> **Data entries**
--------
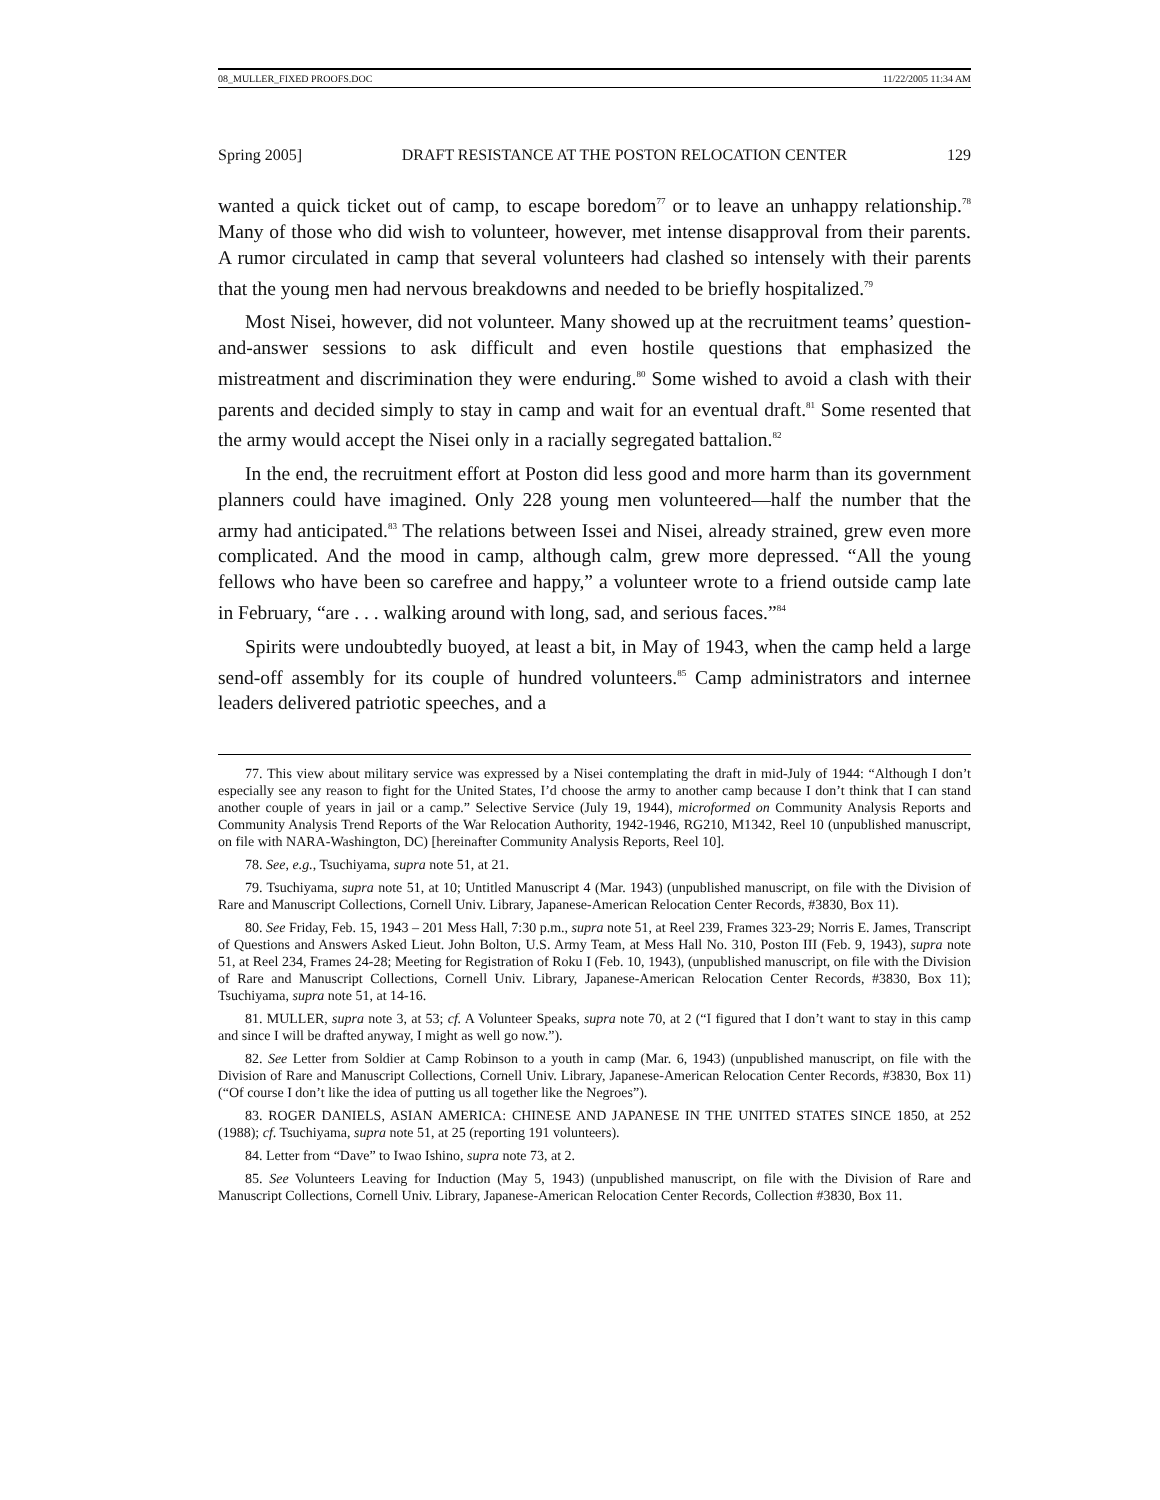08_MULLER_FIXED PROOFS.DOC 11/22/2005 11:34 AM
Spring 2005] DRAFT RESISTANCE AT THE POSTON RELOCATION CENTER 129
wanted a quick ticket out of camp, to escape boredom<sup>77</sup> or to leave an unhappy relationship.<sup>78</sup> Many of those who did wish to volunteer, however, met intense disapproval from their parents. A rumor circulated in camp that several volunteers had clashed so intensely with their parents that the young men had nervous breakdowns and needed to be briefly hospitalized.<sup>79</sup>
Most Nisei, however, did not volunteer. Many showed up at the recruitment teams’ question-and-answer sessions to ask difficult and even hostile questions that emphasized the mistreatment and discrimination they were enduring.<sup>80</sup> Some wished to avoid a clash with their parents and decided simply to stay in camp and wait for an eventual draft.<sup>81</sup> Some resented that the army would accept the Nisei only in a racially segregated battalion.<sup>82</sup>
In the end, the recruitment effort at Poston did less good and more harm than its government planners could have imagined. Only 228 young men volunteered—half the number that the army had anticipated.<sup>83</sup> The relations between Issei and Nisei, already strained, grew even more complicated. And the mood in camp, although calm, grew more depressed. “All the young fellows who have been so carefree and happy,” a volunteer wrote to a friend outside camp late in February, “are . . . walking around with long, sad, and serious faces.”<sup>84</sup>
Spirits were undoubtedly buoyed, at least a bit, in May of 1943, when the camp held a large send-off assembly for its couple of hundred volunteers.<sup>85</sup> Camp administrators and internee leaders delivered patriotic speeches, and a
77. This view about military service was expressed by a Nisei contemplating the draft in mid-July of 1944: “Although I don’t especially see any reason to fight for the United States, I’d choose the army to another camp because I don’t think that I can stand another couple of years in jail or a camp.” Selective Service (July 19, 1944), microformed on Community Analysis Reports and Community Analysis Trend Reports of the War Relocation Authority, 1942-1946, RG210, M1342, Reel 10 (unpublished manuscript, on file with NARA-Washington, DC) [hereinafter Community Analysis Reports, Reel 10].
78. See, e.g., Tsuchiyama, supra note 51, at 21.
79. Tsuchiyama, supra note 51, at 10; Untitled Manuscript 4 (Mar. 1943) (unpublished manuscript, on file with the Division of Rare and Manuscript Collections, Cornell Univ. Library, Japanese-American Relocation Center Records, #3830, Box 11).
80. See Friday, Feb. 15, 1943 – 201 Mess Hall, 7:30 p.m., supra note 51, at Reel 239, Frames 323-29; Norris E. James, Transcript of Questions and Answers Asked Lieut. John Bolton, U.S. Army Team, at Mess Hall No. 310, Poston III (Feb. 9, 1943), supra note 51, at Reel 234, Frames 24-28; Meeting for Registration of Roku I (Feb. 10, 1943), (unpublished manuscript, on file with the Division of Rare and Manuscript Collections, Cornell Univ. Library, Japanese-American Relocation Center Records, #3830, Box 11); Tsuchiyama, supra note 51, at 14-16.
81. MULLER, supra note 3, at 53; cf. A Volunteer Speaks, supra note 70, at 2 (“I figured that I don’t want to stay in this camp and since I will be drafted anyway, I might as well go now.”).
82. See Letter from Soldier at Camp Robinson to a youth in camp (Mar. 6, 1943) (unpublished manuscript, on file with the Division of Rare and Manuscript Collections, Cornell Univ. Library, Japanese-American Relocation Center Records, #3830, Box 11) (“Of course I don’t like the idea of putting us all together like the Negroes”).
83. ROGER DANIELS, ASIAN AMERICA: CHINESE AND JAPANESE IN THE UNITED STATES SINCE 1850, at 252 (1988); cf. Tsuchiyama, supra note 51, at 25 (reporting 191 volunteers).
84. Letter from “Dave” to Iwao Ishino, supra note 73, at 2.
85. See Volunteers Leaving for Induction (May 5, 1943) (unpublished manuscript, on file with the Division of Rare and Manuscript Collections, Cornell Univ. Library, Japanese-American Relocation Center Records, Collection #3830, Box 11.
--------
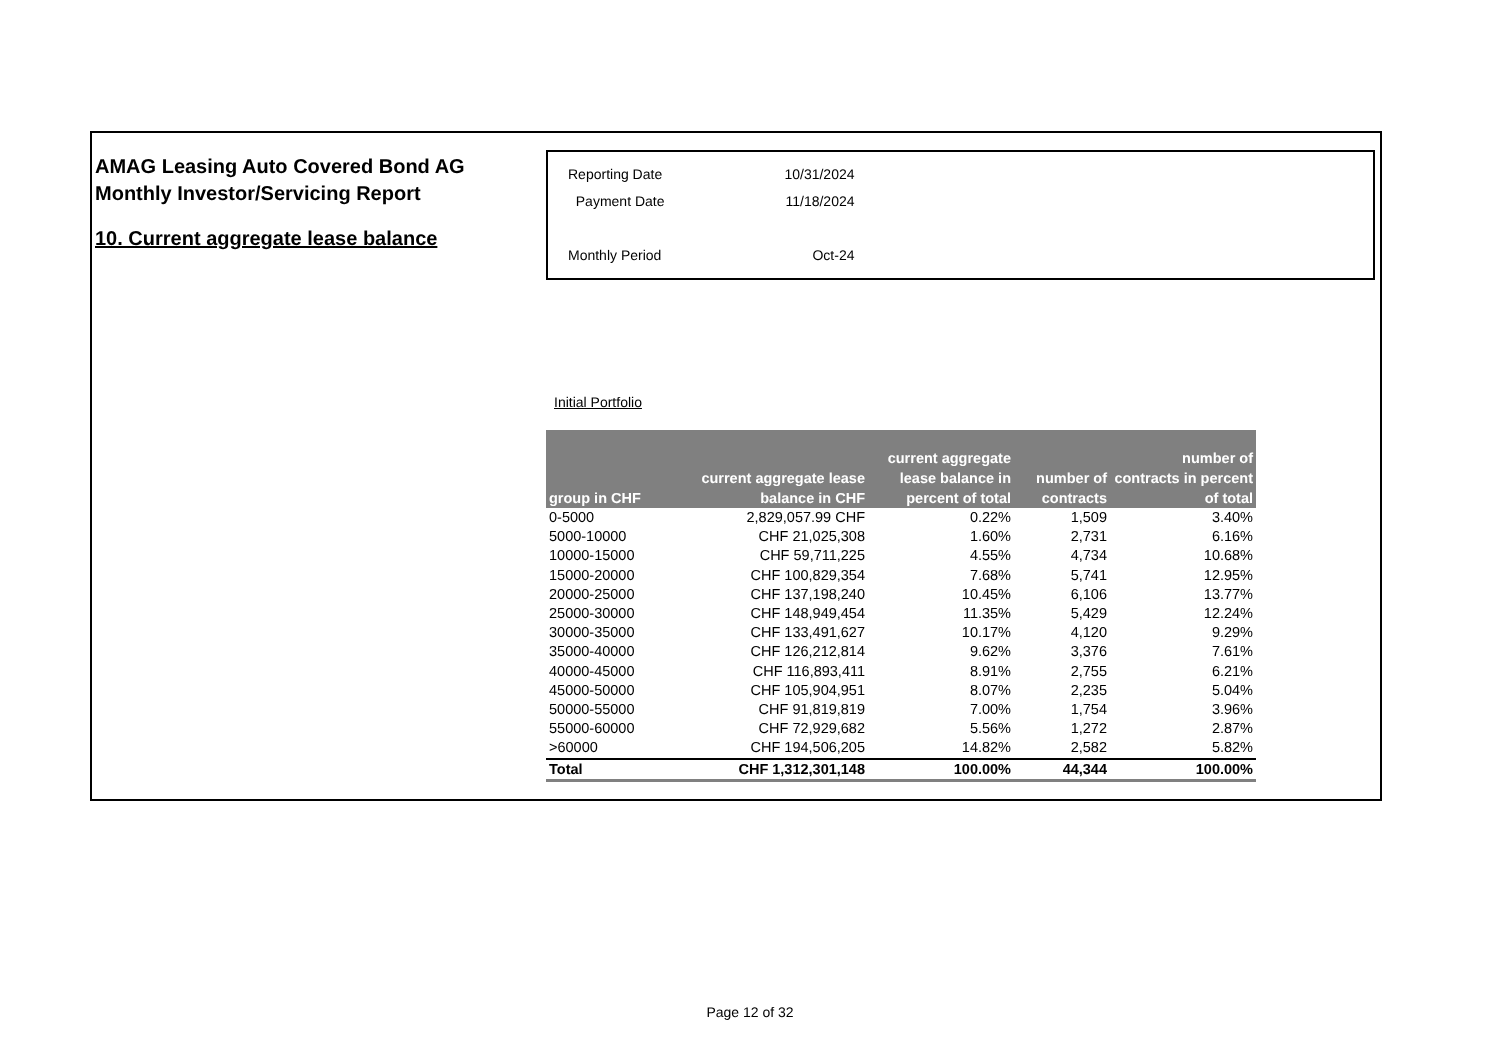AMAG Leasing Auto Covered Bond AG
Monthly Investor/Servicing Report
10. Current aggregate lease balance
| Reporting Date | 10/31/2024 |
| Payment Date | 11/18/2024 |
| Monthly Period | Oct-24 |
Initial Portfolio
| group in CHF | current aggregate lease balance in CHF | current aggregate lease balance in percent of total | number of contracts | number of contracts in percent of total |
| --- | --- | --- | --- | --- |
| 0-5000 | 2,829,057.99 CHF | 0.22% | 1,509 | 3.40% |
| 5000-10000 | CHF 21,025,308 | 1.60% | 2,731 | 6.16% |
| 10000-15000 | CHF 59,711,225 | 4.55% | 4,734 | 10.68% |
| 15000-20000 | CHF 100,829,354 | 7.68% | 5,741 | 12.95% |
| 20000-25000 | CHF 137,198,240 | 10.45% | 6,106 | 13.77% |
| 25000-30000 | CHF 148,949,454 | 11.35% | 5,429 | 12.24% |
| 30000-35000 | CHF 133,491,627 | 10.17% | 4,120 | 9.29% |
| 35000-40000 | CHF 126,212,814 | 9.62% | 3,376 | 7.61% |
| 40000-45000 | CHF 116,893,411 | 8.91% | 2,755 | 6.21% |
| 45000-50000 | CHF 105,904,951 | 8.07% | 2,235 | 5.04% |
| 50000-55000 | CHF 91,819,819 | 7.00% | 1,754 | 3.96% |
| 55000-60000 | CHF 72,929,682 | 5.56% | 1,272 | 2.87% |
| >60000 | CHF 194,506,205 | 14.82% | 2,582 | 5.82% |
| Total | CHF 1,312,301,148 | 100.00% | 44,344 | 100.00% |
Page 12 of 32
--------
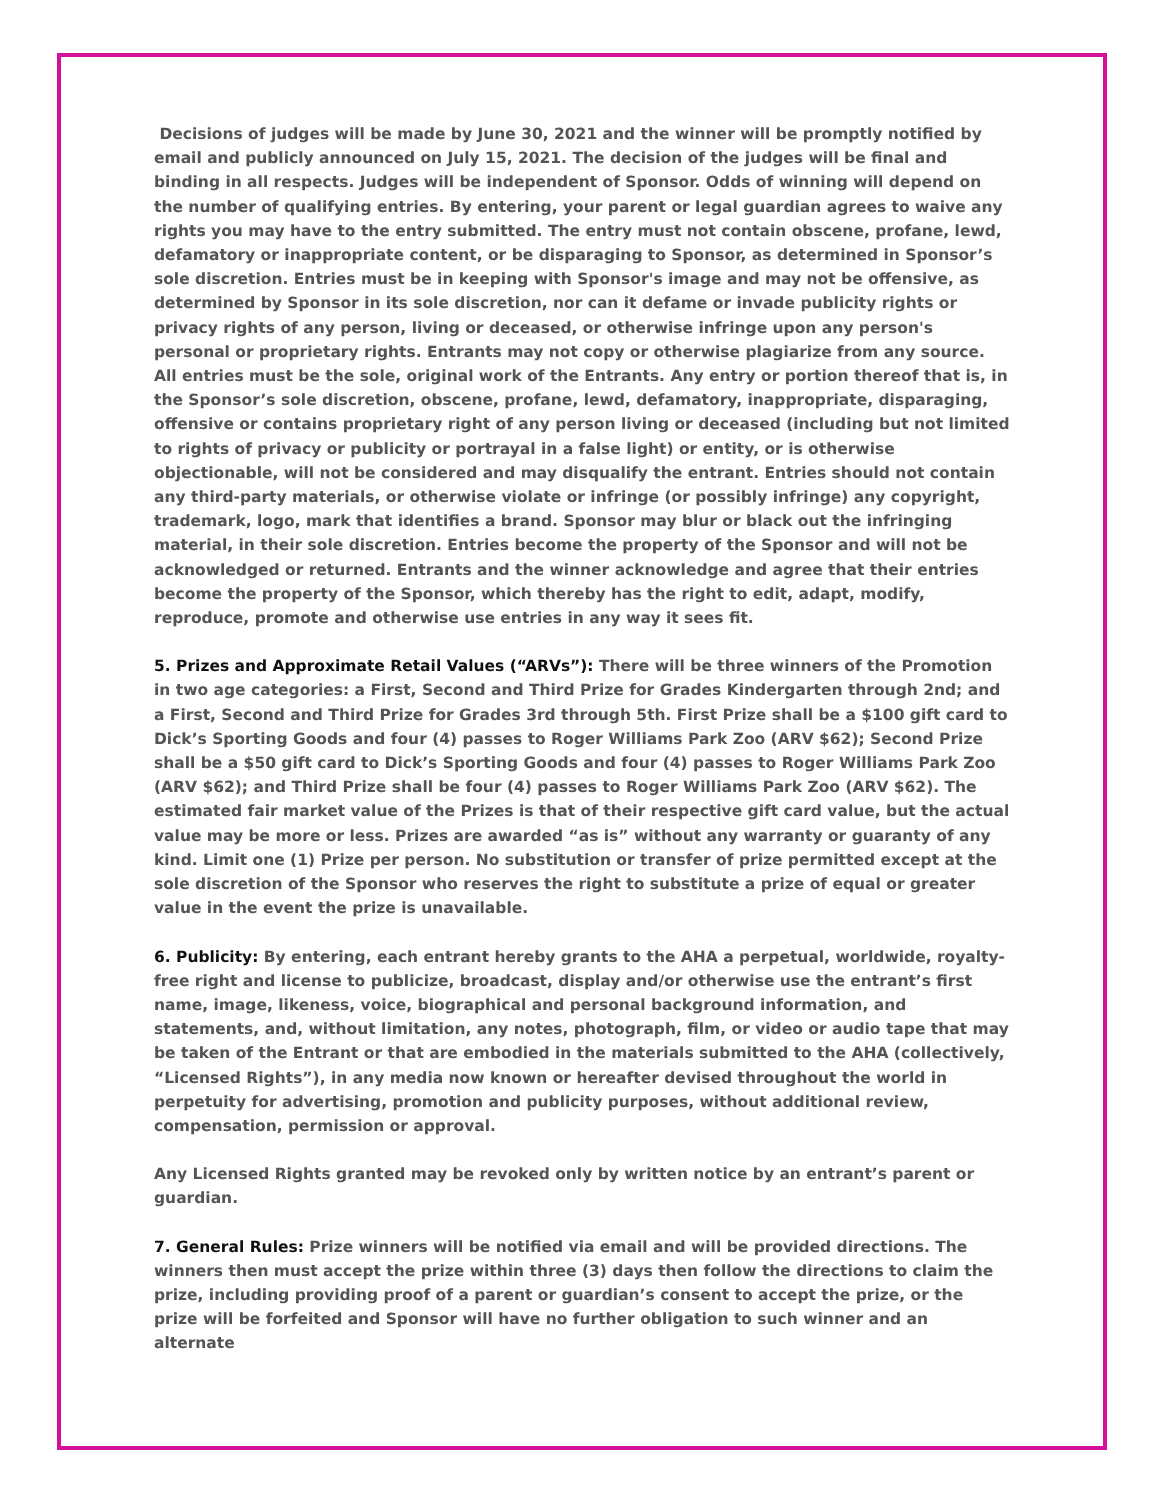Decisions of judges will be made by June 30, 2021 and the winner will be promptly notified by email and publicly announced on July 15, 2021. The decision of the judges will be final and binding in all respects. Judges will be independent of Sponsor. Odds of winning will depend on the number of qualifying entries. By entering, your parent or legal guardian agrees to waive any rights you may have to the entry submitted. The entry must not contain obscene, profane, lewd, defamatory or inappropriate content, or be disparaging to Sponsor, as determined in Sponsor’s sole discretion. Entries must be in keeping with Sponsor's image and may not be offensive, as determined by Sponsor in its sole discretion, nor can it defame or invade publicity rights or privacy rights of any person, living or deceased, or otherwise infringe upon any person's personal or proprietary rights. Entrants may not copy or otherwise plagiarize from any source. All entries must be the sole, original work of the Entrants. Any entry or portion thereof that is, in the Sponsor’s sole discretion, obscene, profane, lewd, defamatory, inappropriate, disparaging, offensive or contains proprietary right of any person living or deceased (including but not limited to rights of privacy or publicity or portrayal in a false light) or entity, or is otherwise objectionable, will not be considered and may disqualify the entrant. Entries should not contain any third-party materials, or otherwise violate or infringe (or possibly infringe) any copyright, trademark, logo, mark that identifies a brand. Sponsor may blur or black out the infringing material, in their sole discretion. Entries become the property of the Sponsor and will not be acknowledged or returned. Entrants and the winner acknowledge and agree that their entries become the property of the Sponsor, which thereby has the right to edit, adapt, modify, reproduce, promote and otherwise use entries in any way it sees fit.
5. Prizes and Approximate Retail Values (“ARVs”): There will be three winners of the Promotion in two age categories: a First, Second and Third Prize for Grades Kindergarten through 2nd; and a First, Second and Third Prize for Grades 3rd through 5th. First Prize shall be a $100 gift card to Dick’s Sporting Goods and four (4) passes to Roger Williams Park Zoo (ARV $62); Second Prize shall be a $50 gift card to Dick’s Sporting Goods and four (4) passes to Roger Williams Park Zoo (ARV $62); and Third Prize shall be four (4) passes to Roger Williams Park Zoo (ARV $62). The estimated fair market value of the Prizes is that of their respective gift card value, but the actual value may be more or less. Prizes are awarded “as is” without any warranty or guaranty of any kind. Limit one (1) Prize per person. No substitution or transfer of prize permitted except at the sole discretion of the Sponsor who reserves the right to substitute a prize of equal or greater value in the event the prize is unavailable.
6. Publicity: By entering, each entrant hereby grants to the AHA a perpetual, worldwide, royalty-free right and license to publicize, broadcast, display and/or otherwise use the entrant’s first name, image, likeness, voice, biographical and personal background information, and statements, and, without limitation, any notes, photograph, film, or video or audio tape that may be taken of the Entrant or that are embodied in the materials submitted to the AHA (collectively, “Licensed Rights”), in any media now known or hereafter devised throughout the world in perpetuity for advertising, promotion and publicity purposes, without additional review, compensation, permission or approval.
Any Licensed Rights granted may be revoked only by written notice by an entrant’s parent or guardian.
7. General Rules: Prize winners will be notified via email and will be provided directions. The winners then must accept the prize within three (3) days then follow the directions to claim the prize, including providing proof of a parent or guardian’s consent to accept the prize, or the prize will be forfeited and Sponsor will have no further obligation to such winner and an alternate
--------
> **Work instruction**
Tell how many lines in the data above hold "Monthly". Nothing but the number.

> **Task output**
2